──────── Selected extract

It seems the theme of 2013 has been 're-invention'.
Getting rid of the old and in with the new. Not from a space of the 'old' was wrong... more like a spring clean to feel enlivened. In my case... to be honest... out with the old, not because I choose to... but because I kind of feel 'pulled' to (could that be a nice way of saying 'forced') .
My old blog has been issues since the start thanks to time wasting hackers and I have had enough. I had to let go of the money I put into the site, all the hours of work put into building it up... and start a fresh. Luckily I can't say start from scratch. It's just a makeover. When I can let go of what I have done up until now and just create from a new clean space... I know it is for the best. I love the clean slick appearance of my new blog. It's going to be great for what I am up to this year.
The old format was starting to look too chunky for me... so I have stripped back. It feels great. Image size is bigger. I loooooove that. Navigation should be simpler. I have dropped the community area for now. It was only really creating a gateway for spam from my end. So much spam it was insane. It will all be rebuilt in a more useful and powerful way. Same with the resources page.

────────────────
──────── Provided data

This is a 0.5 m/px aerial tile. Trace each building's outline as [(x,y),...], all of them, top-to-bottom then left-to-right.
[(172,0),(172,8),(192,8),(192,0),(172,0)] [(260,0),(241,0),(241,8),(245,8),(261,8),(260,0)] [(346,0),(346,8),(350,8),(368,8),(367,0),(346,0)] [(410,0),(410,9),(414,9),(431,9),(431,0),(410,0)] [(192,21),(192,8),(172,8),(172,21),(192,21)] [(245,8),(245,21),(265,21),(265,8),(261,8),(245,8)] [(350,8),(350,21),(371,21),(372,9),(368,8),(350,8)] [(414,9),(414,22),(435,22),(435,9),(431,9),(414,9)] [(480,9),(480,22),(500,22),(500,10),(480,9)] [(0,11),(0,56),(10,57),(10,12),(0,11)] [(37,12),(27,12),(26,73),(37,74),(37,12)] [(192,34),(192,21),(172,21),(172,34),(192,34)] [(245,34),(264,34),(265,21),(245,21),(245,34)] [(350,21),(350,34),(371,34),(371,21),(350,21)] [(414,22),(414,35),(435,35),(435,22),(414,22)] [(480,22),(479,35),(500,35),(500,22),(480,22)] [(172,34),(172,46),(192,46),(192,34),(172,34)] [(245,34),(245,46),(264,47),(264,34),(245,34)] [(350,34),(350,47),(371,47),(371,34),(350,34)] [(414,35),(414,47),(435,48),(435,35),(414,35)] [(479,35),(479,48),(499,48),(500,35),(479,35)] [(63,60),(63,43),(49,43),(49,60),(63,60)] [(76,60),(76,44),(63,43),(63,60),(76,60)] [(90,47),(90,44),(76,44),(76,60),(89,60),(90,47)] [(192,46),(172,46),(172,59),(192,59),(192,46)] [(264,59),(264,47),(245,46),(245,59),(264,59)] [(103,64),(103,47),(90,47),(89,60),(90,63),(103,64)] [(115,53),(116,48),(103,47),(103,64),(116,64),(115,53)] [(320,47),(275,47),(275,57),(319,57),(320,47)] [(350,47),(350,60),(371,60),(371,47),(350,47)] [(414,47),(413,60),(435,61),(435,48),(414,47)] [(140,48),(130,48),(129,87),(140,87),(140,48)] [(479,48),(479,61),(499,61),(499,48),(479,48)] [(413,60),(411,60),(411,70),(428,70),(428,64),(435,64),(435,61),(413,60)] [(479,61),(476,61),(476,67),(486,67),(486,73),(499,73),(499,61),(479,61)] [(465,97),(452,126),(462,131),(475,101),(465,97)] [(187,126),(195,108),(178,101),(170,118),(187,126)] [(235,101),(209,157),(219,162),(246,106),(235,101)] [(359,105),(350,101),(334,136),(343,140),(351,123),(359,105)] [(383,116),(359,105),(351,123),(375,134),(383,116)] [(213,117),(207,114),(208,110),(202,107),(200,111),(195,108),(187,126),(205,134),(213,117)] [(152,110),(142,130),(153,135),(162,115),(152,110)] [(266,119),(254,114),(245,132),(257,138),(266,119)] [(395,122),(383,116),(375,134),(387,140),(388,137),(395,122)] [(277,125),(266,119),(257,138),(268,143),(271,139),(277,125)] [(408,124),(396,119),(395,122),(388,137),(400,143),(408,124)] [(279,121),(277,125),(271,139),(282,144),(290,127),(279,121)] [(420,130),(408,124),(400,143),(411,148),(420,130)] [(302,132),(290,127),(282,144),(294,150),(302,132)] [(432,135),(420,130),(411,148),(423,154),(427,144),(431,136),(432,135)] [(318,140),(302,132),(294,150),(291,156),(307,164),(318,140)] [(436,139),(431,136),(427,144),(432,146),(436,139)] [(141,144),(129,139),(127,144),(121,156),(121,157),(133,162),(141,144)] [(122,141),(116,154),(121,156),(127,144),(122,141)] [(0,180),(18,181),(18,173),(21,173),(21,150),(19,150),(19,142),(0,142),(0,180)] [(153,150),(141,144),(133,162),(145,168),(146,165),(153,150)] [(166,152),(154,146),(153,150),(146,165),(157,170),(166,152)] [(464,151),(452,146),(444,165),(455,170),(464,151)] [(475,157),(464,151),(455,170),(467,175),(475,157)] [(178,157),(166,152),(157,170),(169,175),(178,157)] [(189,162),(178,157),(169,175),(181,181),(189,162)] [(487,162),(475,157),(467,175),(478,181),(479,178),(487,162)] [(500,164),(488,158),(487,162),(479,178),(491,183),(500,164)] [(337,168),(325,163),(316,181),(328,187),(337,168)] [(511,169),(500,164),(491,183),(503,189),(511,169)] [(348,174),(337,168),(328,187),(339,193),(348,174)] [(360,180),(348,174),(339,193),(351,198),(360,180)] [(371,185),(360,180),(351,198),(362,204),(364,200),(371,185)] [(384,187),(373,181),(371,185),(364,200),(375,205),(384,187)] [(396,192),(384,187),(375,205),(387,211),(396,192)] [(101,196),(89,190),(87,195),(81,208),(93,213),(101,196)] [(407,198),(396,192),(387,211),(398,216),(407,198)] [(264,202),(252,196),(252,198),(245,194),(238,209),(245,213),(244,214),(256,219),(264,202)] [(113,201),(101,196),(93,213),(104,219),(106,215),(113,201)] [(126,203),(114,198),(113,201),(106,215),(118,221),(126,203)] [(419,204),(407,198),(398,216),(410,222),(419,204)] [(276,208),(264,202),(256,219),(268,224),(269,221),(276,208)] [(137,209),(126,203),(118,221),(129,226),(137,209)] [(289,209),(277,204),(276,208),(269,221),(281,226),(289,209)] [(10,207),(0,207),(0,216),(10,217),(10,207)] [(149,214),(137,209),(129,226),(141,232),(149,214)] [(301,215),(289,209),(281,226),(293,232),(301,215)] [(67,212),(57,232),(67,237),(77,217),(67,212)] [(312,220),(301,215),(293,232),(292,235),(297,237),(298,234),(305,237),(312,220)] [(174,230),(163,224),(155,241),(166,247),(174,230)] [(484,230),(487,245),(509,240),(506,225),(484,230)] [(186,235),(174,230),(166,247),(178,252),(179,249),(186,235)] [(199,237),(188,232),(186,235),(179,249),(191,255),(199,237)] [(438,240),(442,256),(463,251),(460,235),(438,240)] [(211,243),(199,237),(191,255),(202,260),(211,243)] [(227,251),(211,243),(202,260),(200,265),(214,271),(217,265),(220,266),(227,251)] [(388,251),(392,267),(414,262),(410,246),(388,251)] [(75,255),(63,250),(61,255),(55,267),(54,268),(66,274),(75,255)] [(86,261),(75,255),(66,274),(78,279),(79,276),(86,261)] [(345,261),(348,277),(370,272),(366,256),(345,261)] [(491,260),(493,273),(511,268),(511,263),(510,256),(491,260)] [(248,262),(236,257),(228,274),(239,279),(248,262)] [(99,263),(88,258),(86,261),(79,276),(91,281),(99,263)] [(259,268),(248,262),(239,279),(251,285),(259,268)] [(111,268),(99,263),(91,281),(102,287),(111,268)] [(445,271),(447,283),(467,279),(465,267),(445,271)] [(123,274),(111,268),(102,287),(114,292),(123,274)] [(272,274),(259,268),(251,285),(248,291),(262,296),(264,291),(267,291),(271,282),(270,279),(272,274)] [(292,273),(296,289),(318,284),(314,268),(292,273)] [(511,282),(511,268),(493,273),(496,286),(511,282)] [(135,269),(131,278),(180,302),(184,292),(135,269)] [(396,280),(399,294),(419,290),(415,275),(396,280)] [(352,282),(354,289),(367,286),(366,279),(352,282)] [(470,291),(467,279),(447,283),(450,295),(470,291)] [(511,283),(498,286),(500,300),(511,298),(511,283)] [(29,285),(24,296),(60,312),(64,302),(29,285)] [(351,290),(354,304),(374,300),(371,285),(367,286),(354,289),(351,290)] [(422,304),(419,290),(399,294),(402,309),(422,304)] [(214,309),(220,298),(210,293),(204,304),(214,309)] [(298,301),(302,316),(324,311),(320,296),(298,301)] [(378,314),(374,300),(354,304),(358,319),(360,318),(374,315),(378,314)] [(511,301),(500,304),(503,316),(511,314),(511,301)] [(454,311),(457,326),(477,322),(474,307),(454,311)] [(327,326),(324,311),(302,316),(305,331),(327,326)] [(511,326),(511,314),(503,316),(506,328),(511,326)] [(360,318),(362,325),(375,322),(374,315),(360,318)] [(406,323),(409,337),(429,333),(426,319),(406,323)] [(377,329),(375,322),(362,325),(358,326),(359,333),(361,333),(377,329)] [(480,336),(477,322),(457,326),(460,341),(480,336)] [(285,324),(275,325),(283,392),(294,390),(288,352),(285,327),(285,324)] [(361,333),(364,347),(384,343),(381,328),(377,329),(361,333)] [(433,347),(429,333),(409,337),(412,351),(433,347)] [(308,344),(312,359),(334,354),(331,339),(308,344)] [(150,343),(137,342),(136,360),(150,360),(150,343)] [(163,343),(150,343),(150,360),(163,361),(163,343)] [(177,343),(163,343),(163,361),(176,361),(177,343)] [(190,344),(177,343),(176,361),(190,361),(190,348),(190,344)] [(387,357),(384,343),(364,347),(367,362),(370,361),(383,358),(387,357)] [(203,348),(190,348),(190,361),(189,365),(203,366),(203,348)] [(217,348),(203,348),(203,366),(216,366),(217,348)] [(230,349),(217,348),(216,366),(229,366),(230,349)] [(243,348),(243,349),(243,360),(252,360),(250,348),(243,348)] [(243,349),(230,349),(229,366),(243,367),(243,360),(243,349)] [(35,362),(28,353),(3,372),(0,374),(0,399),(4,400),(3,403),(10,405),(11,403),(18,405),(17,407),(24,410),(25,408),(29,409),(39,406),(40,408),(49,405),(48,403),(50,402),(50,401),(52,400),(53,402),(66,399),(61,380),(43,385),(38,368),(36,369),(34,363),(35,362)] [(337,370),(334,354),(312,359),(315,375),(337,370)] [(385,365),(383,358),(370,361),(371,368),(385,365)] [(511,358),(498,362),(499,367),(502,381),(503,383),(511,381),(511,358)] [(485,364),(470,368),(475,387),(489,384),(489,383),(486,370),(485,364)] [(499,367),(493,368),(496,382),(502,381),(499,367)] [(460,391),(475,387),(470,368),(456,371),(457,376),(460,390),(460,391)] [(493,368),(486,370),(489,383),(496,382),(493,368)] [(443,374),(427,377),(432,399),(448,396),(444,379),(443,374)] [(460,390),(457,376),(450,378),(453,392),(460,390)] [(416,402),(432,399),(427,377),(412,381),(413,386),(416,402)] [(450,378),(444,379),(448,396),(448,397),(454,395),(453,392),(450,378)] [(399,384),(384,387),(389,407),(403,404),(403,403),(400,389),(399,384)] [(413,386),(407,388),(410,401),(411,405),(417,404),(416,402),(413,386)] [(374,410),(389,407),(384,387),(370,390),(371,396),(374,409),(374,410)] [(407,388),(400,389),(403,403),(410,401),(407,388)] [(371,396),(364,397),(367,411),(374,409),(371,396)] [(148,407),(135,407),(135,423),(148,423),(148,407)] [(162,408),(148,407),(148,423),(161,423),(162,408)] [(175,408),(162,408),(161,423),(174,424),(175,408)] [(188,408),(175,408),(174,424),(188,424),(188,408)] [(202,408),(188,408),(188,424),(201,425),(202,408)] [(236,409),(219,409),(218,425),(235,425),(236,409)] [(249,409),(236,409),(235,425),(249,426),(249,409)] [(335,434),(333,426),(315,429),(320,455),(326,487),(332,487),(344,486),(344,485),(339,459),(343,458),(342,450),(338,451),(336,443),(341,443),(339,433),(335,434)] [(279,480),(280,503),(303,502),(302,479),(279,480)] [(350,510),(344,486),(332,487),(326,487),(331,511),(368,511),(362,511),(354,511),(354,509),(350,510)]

────────────────

What is required
Copy out the blog post about the blog's makeover word for word, from start to finish.

Result
It seems the theme of 2013 has been 're-invention'.
Getting rid of the old and in with the new. Not from a space of the 'old' was wrong... more like a spring clean to feel enlivened. In my case... to be honest... out with the old, not because I choose to... but because I kind of feel 'pulled' to (could that be a nice way of saying 'forced') .
My old blog has been issues since the start thanks to time wasting hackers and I have had enough. I had to let go of the money I put into the site, all the hours of work put into building it up... and start a fresh. Luckily I can't say start from scratch. It's just a makeover. When I can let go of what I have done up until now and just create from a new clean space... I know it is for the best. I love the clean slick appearance of my new blog. It's going to be great for what I am up to this year.
The old format was starting to look too chunky for me... so I have stripped back. It feels great. Image size is bigger. I loooooove that. Navigation should be simpler. I have dropped the community area for now. It was only really creating a gateway for spam from my end. So much spam it was insane. It will all be rebuilt in a more useful and powerful way. Same with the resources page.